苏喆这可真是震惊了,合着你们大殷中央和地方的关系竟如此脆弱吗?
他愤愤不平道:“你们处境如此凶险,阿旦竟未与我提起一句,也太见外了!”
姬发哼道:“说与你又有何用,多一个人徒增烦恼。”
苏喆跺脚道:“多亏二哥与我说道,否则我至今在还毫不知情蒙在鼓里!”
姬发耸肩道:“倒也不是不与你见外,只是我见不得你没事儿人一样逍遥自在罢了。”
苏喆无语,不过考虑到姬发就是嘴硬心软的性子,他也不与姬发计较,只是问道:“那现在可有善后之法?”
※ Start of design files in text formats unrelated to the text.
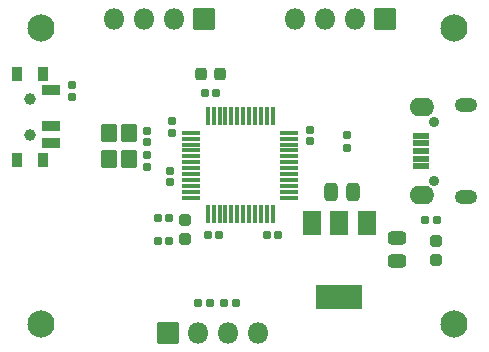
<source format=gbr>
%TF.GenerationSoftware,KiCad,Pcbnew,(6.0.9)*%
%TF.CreationDate,2022-12-17T23:29:56-06:00*%
%TF.ProjectId,STM32_Bluepill,53544d33-325f-4426-9c75-6570696c6c2e,A*%
%TF.SameCoordinates,Original*%
%TF.FileFunction,Soldermask,Top*%
%TF.FilePolarity,Negative*%
%FSLAX46Y46*%
G04 Gerber Fmt 4.6, Leading zero omitted, Abs format (unit mm)*
G04 Created by KiCad (PCBNEW (6.0.9)) date 2022-12-17 23:29:56*
%MOMM*%
%LPD*%
G01*
G04 APERTURE LIST*
G04 Aperture macros list*
%AMRoundRect*
0 Rectangle with rounded corners*
0 $1 Rounding radius*
0 $2 $3 $4 $5 $6 $7 $8 $9 X,Y pos of 4 corners*
0 Add a 4 corners polygon primitive as box body*
4,1,4,$2,$3,$4,$5,$6,$7,$8,$9,$2,$3,0*
0 Add four circle primitives for the rounded corners*
1,1,$1+$1,$2,$3*
1,1,$1+$1,$4,$5*
1,1,$1+$1,$6,$7*
1,1,$1+$1,$8,$9*
0 Add four rect primitives between the rounded corners*
20,1,$1+$1,$2,$3,$4,$5,0*
20,1,$1+$1,$4,$5,$6,$7,0*
20,1,$1+$1,$6,$7,$8,$9,0*
20,1,$1+$1,$8,$9,$2,$3,0*%
G04 Aperture macros list end*
%ADD10RoundRect,0.125800X-0.662500X-0.075000X0.662500X-0.075000X0.662500X0.075000X-0.662500X0.075000X0*%
%ADD11RoundRect,0.125800X-0.075000X-0.662500X0.075000X-0.662500X0.075000X0.662500X-0.075000X0.662500X0*%
%ADD12RoundRect,0.050800X-0.850000X0.850000X-0.850000X-0.850000X0.850000X-0.850000X0.850000X0.850000X0*%
%ADD13O,1.801600X1.801600*%
%ADD14RoundRect,0.185800X0.135000X0.185000X-0.135000X0.185000X-0.135000X-0.185000X0.135000X-0.185000X0*%
%ADD15O,0.901600X0.901600*%
%ADD16RoundRect,0.050800X0.650000X-0.225000X0.650000X0.225000X-0.650000X0.225000X-0.650000X-0.225000X0*%
%ADD17O,2.101600X1.551600*%
%ADD18O,1.901600X1.251600*%
%ADD19RoundRect,0.190800X0.170000X-0.140000X0.170000X0.140000X-0.170000X0.140000X-0.170000X-0.140000X0*%
%ADD20C,2.301600*%
%ADD21C,1.001600*%
%ADD22RoundRect,0.050800X-0.400000X0.500000X-0.400000X-0.500000X0.400000X-0.500000X0.400000X0.500000X0*%
%ADD23RoundRect,0.050800X-0.750000X0.350000X-0.750000X-0.350000X0.750000X-0.350000X0.750000X0.350000X0*%
%ADD24RoundRect,0.300800X0.475000X-0.250000X0.475000X0.250000X-0.475000X0.250000X-0.475000X-0.250000X0*%
%ADD25RoundRect,0.190800X0.140000X0.170000X-0.140000X0.170000X-0.140000X-0.170000X0.140000X-0.170000X0*%
%ADD26RoundRect,0.050800X0.850000X-0.850000X0.850000X0.850000X-0.850000X0.850000X-0.850000X-0.850000X0*%
%ADD27RoundRect,0.050800X-0.750000X1.000000X-0.750000X-1.000000X0.750000X-1.000000X0.750000X1.000000X0*%
%ADD28RoundRect,0.050800X-1.900000X1.000000X-1.900000X-1.000000X1.900000X-1.000000X1.900000X1.000000X0*%
%ADD29RoundRect,0.275800X-0.225000X-0.250000X0.225000X-0.250000X0.225000X0.250000X-0.225000X0.250000X0*%
%ADD30RoundRect,0.190800X-0.170000X0.140000X-0.170000X-0.140000X0.170000X-0.140000X0.170000X0.140000X0*%
%ADD31RoundRect,0.269550X-0.256250X0.218750X-0.256250X-0.218750X0.256250X-0.218750X0.256250X0.218750X0*%
%ADD32RoundRect,0.050800X-0.600000X0.700000X-0.600000X-0.700000X0.600000X-0.700000X0.600000X0.700000X0*%
%ADD33RoundRect,0.190800X-0.140000X-0.170000X0.140000X-0.170000X0.140000X0.170000X-0.140000X0.170000X0*%
%ADD34RoundRect,0.185800X0.185000X-0.135000X0.185000X0.135000X-0.185000X0.135000X-0.185000X-0.135000X0*%
%ADD35RoundRect,0.185800X-0.185000X0.135000X-0.185000X-0.135000X0.185000X-0.135000X0.185000X0.135000X0*%
%ADD36RoundRect,0.300800X-0.250000X-0.475000X0.250000X-0.475000X0.250000X0.475000X-0.250000X0.475000X0*%
%ADD37RoundRect,0.185800X-0.135000X-0.185000X0.135000X-0.185000X0.135000X0.185000X-0.135000X0.185000X0*%
G04 APERTURE END LIST*
D10*
%TO.C,U1*%
X175137500Y-88850000D03*
X175137500Y-89350000D03*
X175137500Y-89850000D03*
X175137500Y-90350000D03*
X175137500Y-90850000D03*
X175137500Y-91350000D03*
X175137500Y-91850000D03*
X175137500Y-92350000D03*
X175137500Y-92850000D03*
X175137500Y-93350000D03*
X175137500Y-93850000D03*
X175137500Y-94350000D03*
D11*
X176550000Y-95762500D03*
X177050000Y-95762500D03*
X177550000Y-95762500D03*
X178050000Y-95762500D03*
X178550000Y-95762500D03*
X179050000Y-95762500D03*
X179550000Y-95762500D03*
X180050000Y-95762500D03*
X180550000Y-95762500D03*
X181050000Y-95762500D03*
X181550000Y-95762500D03*
X182050000Y-95762500D03*
D10*
X183462500Y-94350000D03*
X183462500Y-93850000D03*
X183462500Y-93350000D03*
X183462500Y-92850000D03*
X183462500Y-92350000D03*
X183462500Y-91850000D03*
X183462500Y-91350000D03*
X183462500Y-90850000D03*
X183462500Y-90350000D03*
X183462500Y-89850000D03*
X183462500Y-89350000D03*
X183462500Y-88850000D03*
D11*
X182050000Y-87437500D03*
X181550000Y-87437500D03*
X181050000Y-87437500D03*
X180550000Y-87437500D03*
X180050000Y-87437500D03*
X179550000Y-87437500D03*
X179050000Y-87437500D03*
X178550000Y-87437500D03*
X178050000Y-87437500D03*
X177550000Y-87437500D03*
X177050000Y-87437500D03*
X176550000Y-87437500D03*
%TD*%
D12*
%TO.C,J2*%
X176200000Y-79200000D03*
D13*
X173660000Y-79200000D03*
X171120000Y-79200000D03*
X168580000Y-79200000D03*
%TD*%
D14*
%TO.C,R5*%
X195963000Y-96266000D03*
X194943000Y-96266000D03*
%TD*%
D15*
%TO.C,J1*%
X195700000Y-87900000D03*
X195700000Y-92900000D03*
D16*
X194600000Y-91700000D03*
X194600000Y-91050000D03*
X194600000Y-90400000D03*
X194600000Y-89750000D03*
X194600000Y-89100000D03*
D17*
X194650000Y-94125000D03*
D18*
X198450000Y-86525000D03*
D17*
X194650000Y-86675000D03*
D18*
X198450000Y-94275000D03*
%TD*%
D19*
%TO.C,C2*%
X173483000Y-88854000D03*
X173483000Y-87894000D03*
%TD*%
D20*
%TO.C,H4*%
X162400000Y-80000000D03*
%TD*%
D21*
%TO.C,SW_1*%
X161500000Y-89000000D03*
D22*
X160400000Y-83850000D03*
D21*
X161500000Y-86000000D03*
D22*
X162610000Y-83850000D03*
X160400000Y-91150000D03*
X162610000Y-91150000D03*
D23*
X163260000Y-85250000D03*
X163260000Y-88250000D03*
X163260000Y-89750000D03*
%TD*%
D24*
%TO.C,C13*%
X192600000Y-99700000D03*
X192600000Y-97800000D03*
%TD*%
D25*
%TO.C,C7*%
X173303000Y-96045000D03*
X172343000Y-96045000D03*
%TD*%
%TO.C,C8*%
X173303000Y-98024000D03*
X172343000Y-98024000D03*
%TD*%
D26*
%TO.C,J4*%
X173200000Y-105800000D03*
D13*
X175740000Y-105800000D03*
X178280000Y-105800000D03*
X180820000Y-105800000D03*
%TD*%
D19*
%TO.C,C10*%
X171400000Y-89669000D03*
X171400000Y-88709000D03*
%TD*%
D27*
%TO.C,U2*%
X190000000Y-96450000D03*
X187700000Y-96450000D03*
D28*
X187700000Y-102750000D03*
D27*
X185400000Y-96450000D03*
%TD*%
D29*
%TO.C,C1*%
X176008000Y-83874000D03*
X177558000Y-83874000D03*
%TD*%
D30*
%TO.C,C4*%
X185183000Y-88594000D03*
X185183000Y-89554000D03*
%TD*%
D31*
%TO.C,FB1*%
X174621000Y-96236500D03*
X174621000Y-97811500D03*
%TD*%
D14*
%TO.C,R3*%
X176710000Y-103260000D03*
X175690000Y-103260000D03*
%TD*%
D32*
%TO.C,Y1*%
X168176000Y-88900000D03*
X168176000Y-91100000D03*
X169876000Y-91100000D03*
X169876000Y-88900000D03*
%TD*%
D12*
%TO.C,J3*%
X191600000Y-79200000D03*
D13*
X189060000Y-79200000D03*
X186520000Y-79200000D03*
X183980000Y-79200000D03*
%TD*%
D20*
%TO.C,H3*%
X197400000Y-80000000D03*
%TD*%
D33*
%TO.C,C5*%
X176303000Y-85474000D03*
X177263000Y-85474000D03*
%TD*%
D19*
%TO.C,C6*%
X173383000Y-93054000D03*
X173383000Y-92094000D03*
%TD*%
D33*
%TO.C,C9*%
X176553000Y-97524000D03*
X177513000Y-97524000D03*
%TD*%
D20*
%TO.C,H2*%
X197400000Y-105000000D03*
%TD*%
D34*
%TO.C,R1*%
X165049200Y-85854000D03*
X165049200Y-84834000D03*
%TD*%
D19*
%TO.C,C11*%
X171400000Y-91707000D03*
X171400000Y-90747000D03*
%TD*%
D35*
%TO.C,R2*%
X188300000Y-89080000D03*
X188300000Y-90100000D03*
%TD*%
D36*
%TO.C,C12*%
X186950000Y-93900000D03*
X188850000Y-93900000D03*
%TD*%
D31*
%TO.C,D1*%
X195900000Y-98025000D03*
X195900000Y-99600000D03*
%TD*%
D25*
%TO.C,C3*%
X182500000Y-97524000D03*
X181540000Y-97524000D03*
%TD*%
D20*
%TO.C,H1*%
X162400000Y-105000000D03*
%TD*%
D37*
%TO.C,R4*%
X177890000Y-103260000D03*
X178910000Y-103260000D03*
%TD*%
M02*

</source>
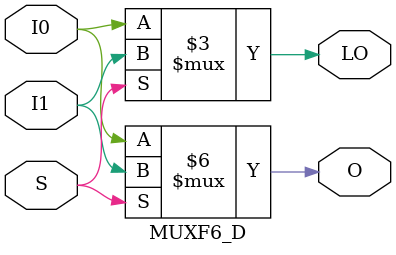
<source format=v>


`timescale  1 ps / 1 ps


module MUXF6_D (LO, O, I0, I1, S);

    output LO, O;
    reg    O, LO;

    input  I0, I1, S;

	always @(I0 or I1 or S)
	    if (S) begin
		O = I1;
		LO = I1;
            end
	    else begin
		O = I0;
		LO = I0;
	    end
endmodule


</source>
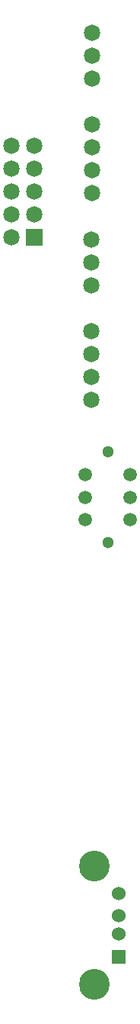
<source format=gbr>
%TF.GenerationSoftware,KiCad,Pcbnew,(5.1.6-0-10_14)*%
%TF.CreationDate,2020-12-25T20:14:25+01:00*%
%TF.ProjectId,USBPowerSupplyEurorack,55534250-6f77-4657-9253-7570706c7945,rev?*%
%TF.SameCoordinates,Original*%
%TF.FileFunction,Soldermask,Bot*%
%TF.FilePolarity,Negative*%
%FSLAX46Y46*%
G04 Gerber Fmt 4.6, Leading zero omitted, Abs format (unit mm)*
G04 Created by KiCad (PCBNEW (5.1.6-0-10_14)) date 2020-12-25 20:14:25*
%MOMM*%
%LPD*%
G01*
G04 APERTURE LIST*
%ADD10R,1.825000X1.825000*%
%ADD11C,1.825000*%
%ADD12R,1.528000X1.528000*%
%ADD13C,1.528000*%
%ADD14C,3.416000*%
%ADD15C,1.500000*%
%ADD16C,1.300000*%
G04 APERTURE END LIST*
D10*
%TO.C,J2*%
X132800000Y-72925000D03*
D11*
X130260000Y-72925000D03*
X132800000Y-70385000D03*
X130260000Y-70385000D03*
X132800000Y-67845000D03*
X130260000Y-67845000D03*
X132800000Y-65305000D03*
X130260000Y-65305000D03*
X132800000Y-62765000D03*
X130260000Y-62765000D03*
%TD*%
D12*
%TO.C,J1*%
X142175000Y-152750000D03*
D13*
X142175000Y-150250000D03*
X142175000Y-148250000D03*
X142175000Y-145750000D03*
D14*
X139465000Y-155820000D03*
X139465000Y-142680000D03*
%TD*%
D11*
%TO.C,PS1*%
X139150000Y-73175000D03*
X139150000Y-75715000D03*
X139150000Y-78255000D03*
X139150000Y-83335000D03*
X139150000Y-85875000D03*
X139150000Y-88415000D03*
X139150000Y-90955000D03*
%TD*%
%TO.C,PS2*%
X139200000Y-68030000D03*
X139200000Y-65490000D03*
X139200000Y-62950000D03*
X139200000Y-60410000D03*
X139200000Y-55330000D03*
X139200000Y-52790000D03*
X139200000Y-50250000D03*
%TD*%
D15*
%TO.C,S1*%
X138475000Y-104275000D03*
X138475000Y-101775000D03*
X138475000Y-99275000D03*
X143475000Y-104275000D03*
X143475000Y-101775000D03*
X143475000Y-99275000D03*
D16*
X140975000Y-106775000D03*
X140975000Y-96775000D03*
%TD*%
M02*

</source>
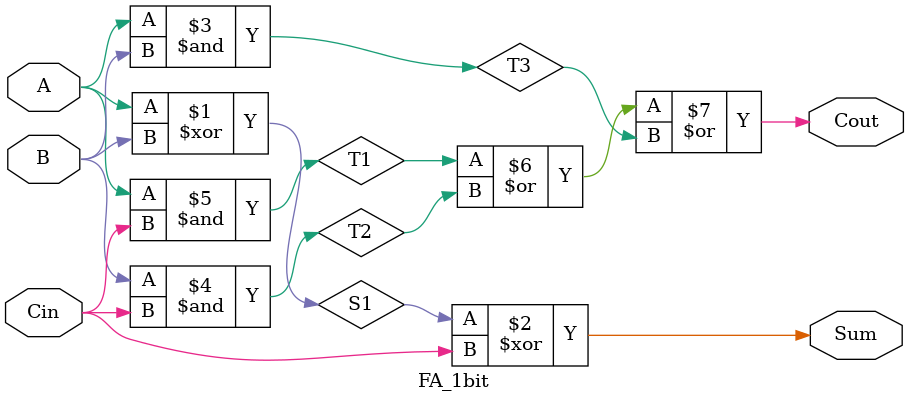
<source format=v>
`timescale 1ns / 1ps


module FA_1bit(A,B,Cin,Sum,Cout);
    input A;
    input B;
    input Cin;
    output Sum;
    output Cout;
    wire S1, T1, T2, T3;
  
    xor S1_(S1,A,B);
    xor Sum_(Sum,S1,Cin);
    
    and T3_(T3,A,B);
    and T2_(T2,B,Cin);
    and T1_(T1,A,Cin);
    
    or Cout_(Cout,T1,T2,T3);
  
endmodule
</source>
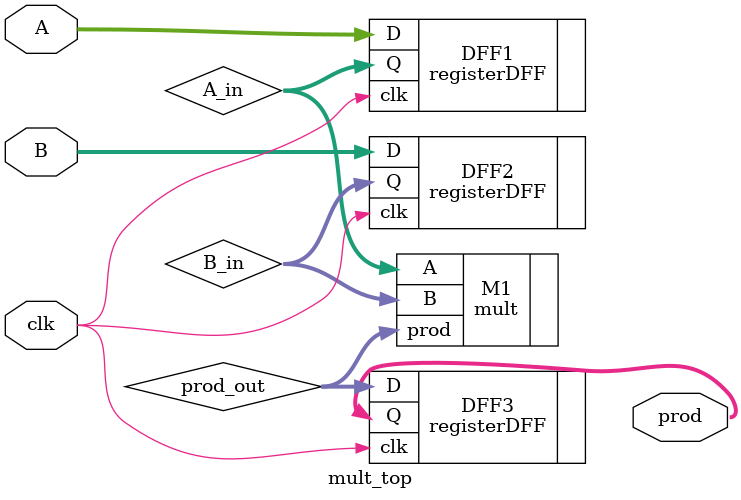
<source format=v>
module mult_top (
	input 		  clk,
	input  [24:0] A,
	input  [24:0] B,
	output [49:0] prod
);
	
wire [24:0]	A_in;
wire [24:0]	B_in;
wire [49:0] prod_out;

registerDFF #(.WIDTH(25)) DFF1(.clk(clk), .D(A),        .Q(A_in));
registerDFF #(.WIDTH(25)) DFF2(.clk(clk), .D(B),        .Q(B_in));
registerDFF #(.WIDTH(50)) DFF3(.clk(clk), .D(prod_out), .Q(prod));

mult M1(.A(A_in), .B(B_in), .prod(prod_out));

endmodule
</source>
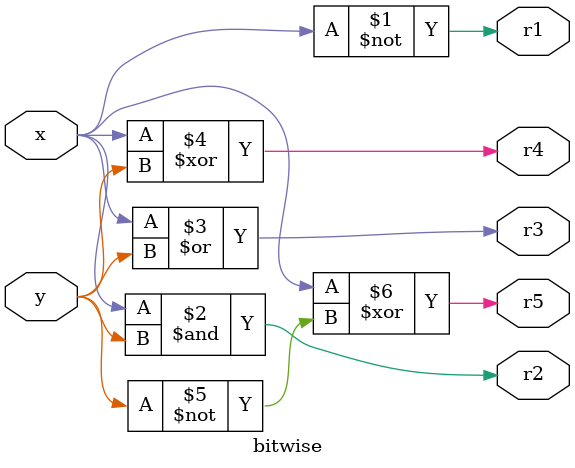
<source format=v>
/*4. Implement the following bitwise operations in a module and display the result:
• ~x, x & y, x | y, x ^ y, x ^~ y*/
module bitwise(x,y,r1,r2,r3,r4,r5);
input x;
input y;
output r1;
output r2;
output r3;
output r4;
output r5;
assign r1 = ~(x);
assign r2 = x & y;
assign r3 = x | y;
assign r4 = x ^ y;
assign r5 = (x ^ (~y));
endmodule

</source>
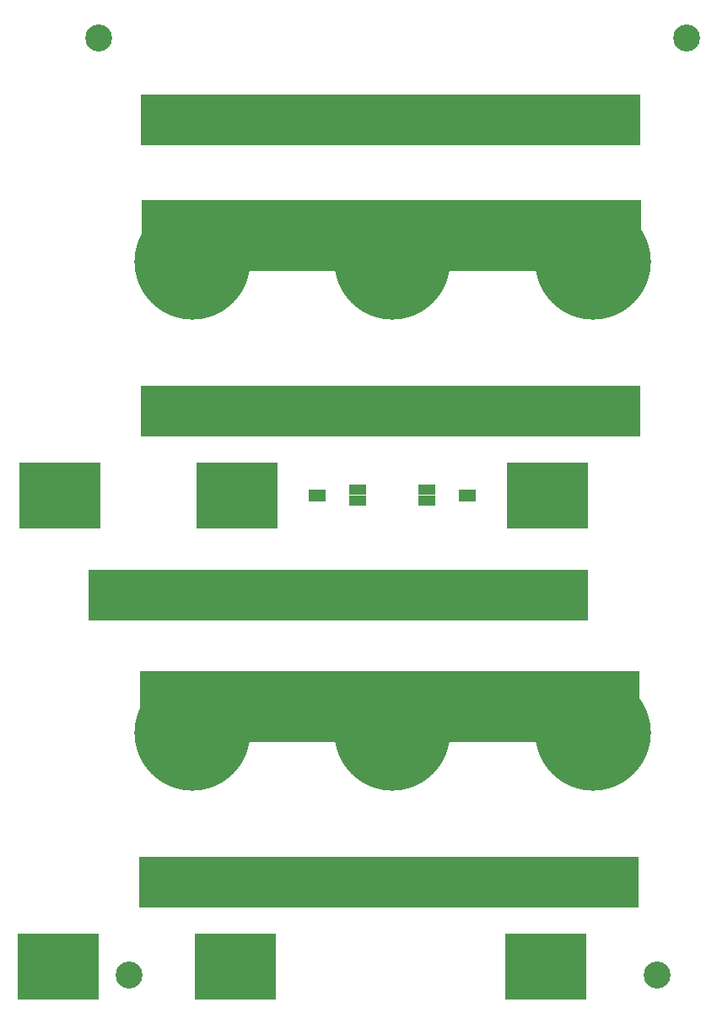
<source format=gts>
G04 Layer_Color=8388736*
%FSLAX25Y25*%
%MOIN*%
G70*
G01*
G75*
%ADD25R,0.32296X0.26391*%
%ADD26R,1.97650X0.28359*%
%ADD27R,1.97650X0.20485*%
%ADD28R,0.07099X0.03950*%
%ADD29R,0.07099X0.04737*%
%ADD30C,0.10642*%
%ADD31C,0.45800*%
D25*
X31772Y199551D02*
D03*
X101949D02*
D03*
X224685D02*
D03*
X31094Y13551D02*
D03*
X101272D02*
D03*
X224008D02*
D03*
D26*
X162770Y302083D02*
D03*
X162092Y116083D02*
D03*
D27*
X162667Y347583D02*
D03*
Y232783D02*
D03*
X142000Y160201D02*
D03*
X161990Y46783D02*
D03*
D28*
X149421Y201716D02*
D03*
Y197386D02*
D03*
X176976D02*
D03*
Y201716D02*
D03*
D29*
X133673Y199551D02*
D03*
X192724D02*
D03*
D30*
X267717Y10043D02*
D03*
X59055Y10043D02*
D03*
X279527Y380122D02*
D03*
X47244D02*
D03*
D31*
X242535Y105663D02*
D03*
X163323D02*
D03*
X84114D02*
D03*
X242533Y291663D02*
D03*
X163323D02*
D03*
X84112D02*
D03*
M02*

</source>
姬发道:“爹爹与武成王已有商议,但还未定下,爹爹卜卦问神,倒是显示神灵愠怒已退,只是不知为何这雨水还不见来。”
苏喆奇怪道:“既能卜卦问神,为何不直接问雨?”
姬发摇头道:“雨神也是神,卦象既不显神怒,却也不见来雨。”
苏喆还想再问,姬发却拉住了他,原来马官已将马鞭取来,人已走到场边。
二人只好重新上马,继续由姬发向苏喆教授骑术。
中间他们只吃了个午饭,其他时间基本都待在马上。
这一天下来,苏喆也给累得够呛。
晚上姬发把苏喆送回住处便自行离开,苏喆直到吃完了晚饭,坐在蒲团上都觉得蒲团还迈着小碎步在哒哒哒跑。
而且他两股之间也磨的是又酸又痛,与这一比,之前那马车的颠簸简直就是享受。